## Directions
Copy exactly the lines of the data below, beginning with the line with "left_click(199, 326)" and ending with the line with "left_click(450, 326)". Pictures are to be omitted.

## The data
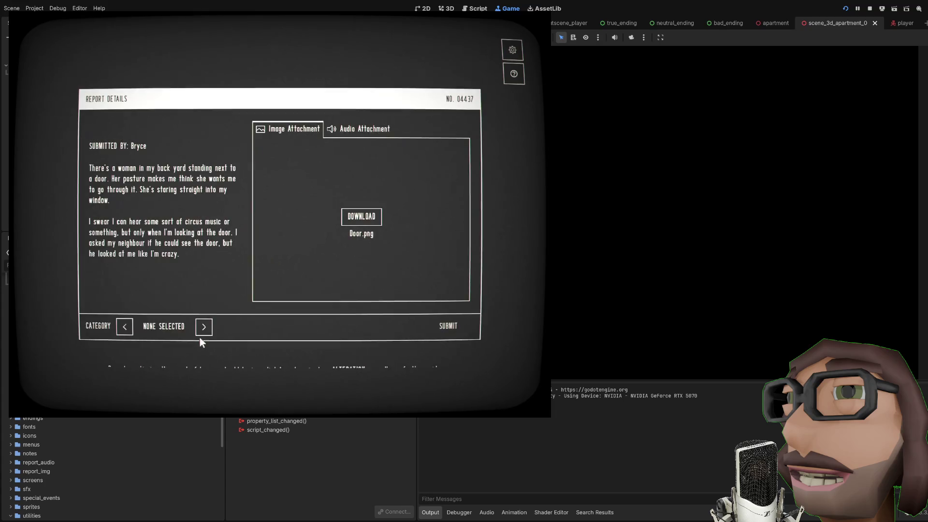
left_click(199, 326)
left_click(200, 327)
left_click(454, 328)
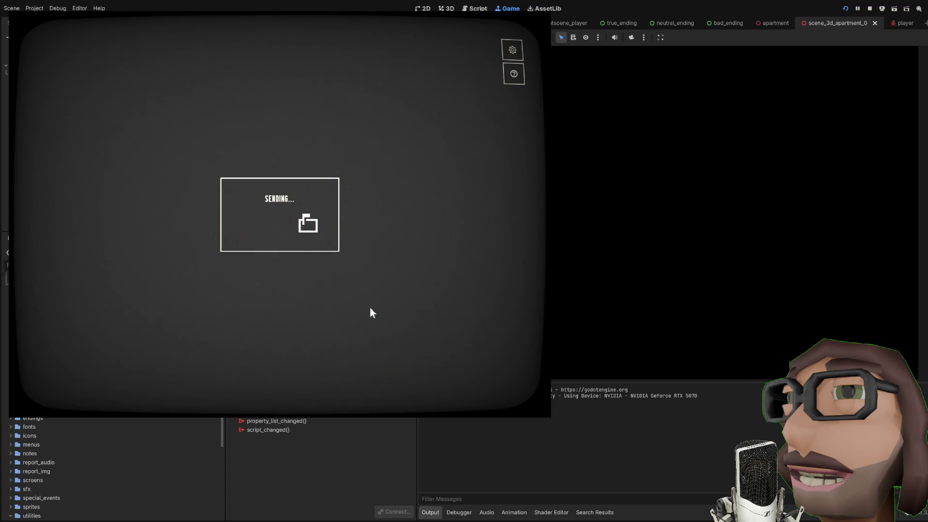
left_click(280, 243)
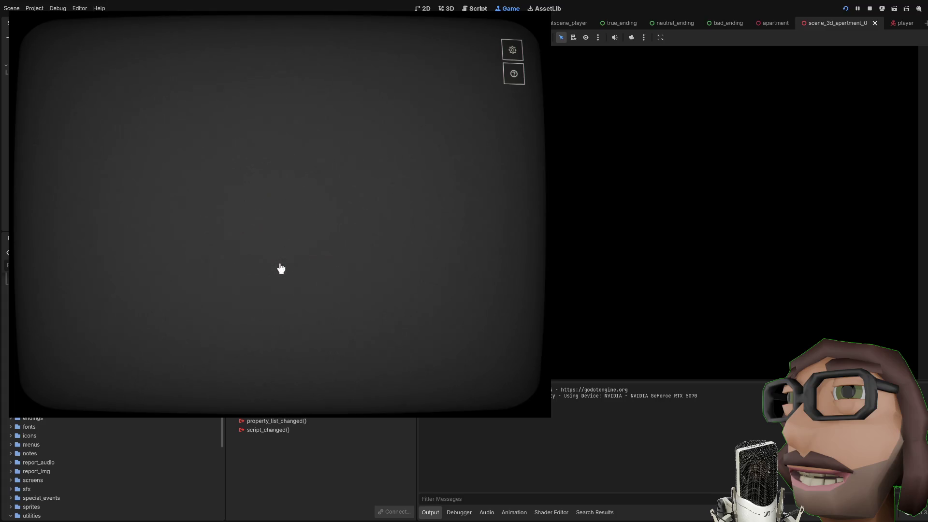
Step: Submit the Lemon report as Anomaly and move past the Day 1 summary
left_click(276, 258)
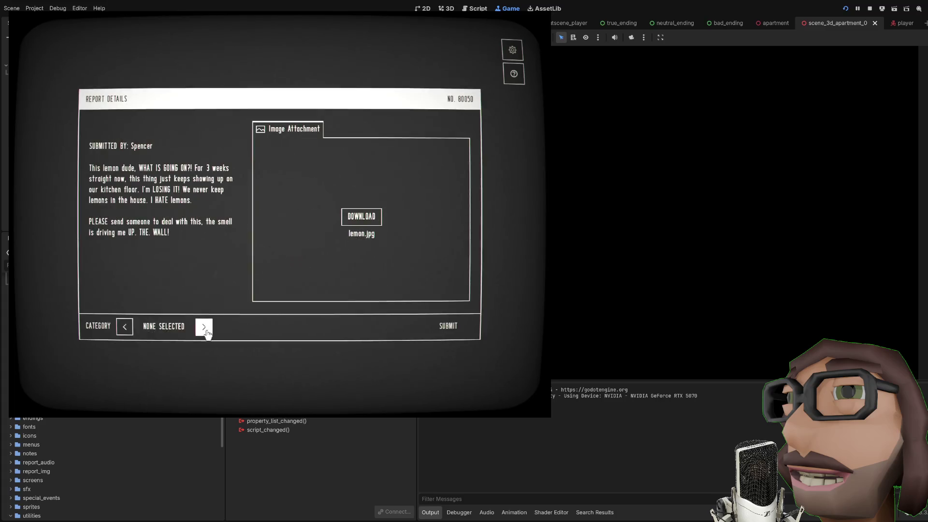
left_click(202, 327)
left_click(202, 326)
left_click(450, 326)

==

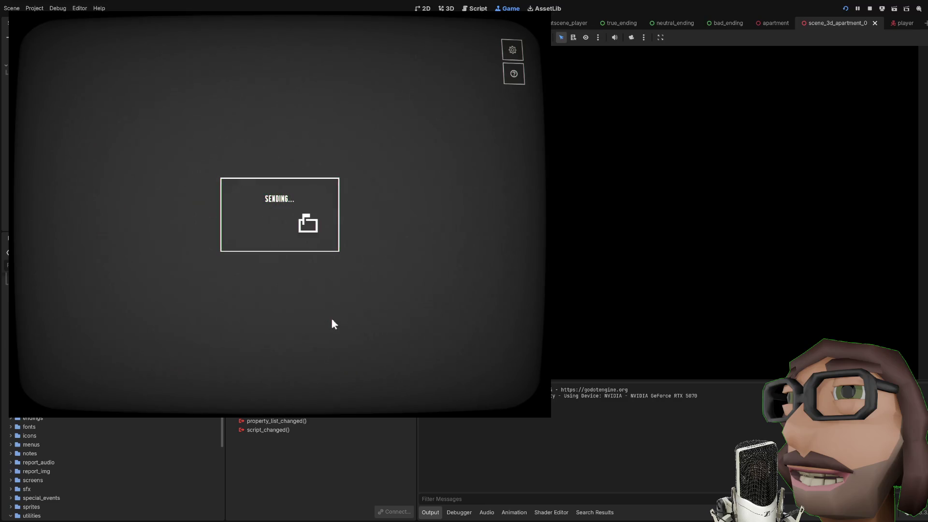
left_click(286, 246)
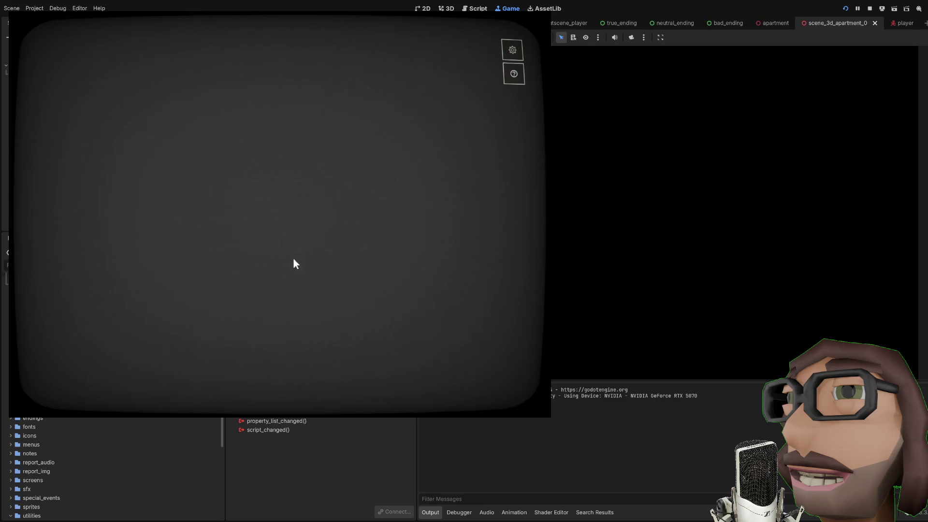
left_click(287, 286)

## Task result
left_click(199, 326)
left_click(200, 327)
left_click(454, 328)
left_click(280, 243)
Step: Submit the Lemon report as Anomaly and move past the Day 1 summary
left_click(276, 258)
left_click(202, 327)
left_click(202, 326)
left_click(450, 326)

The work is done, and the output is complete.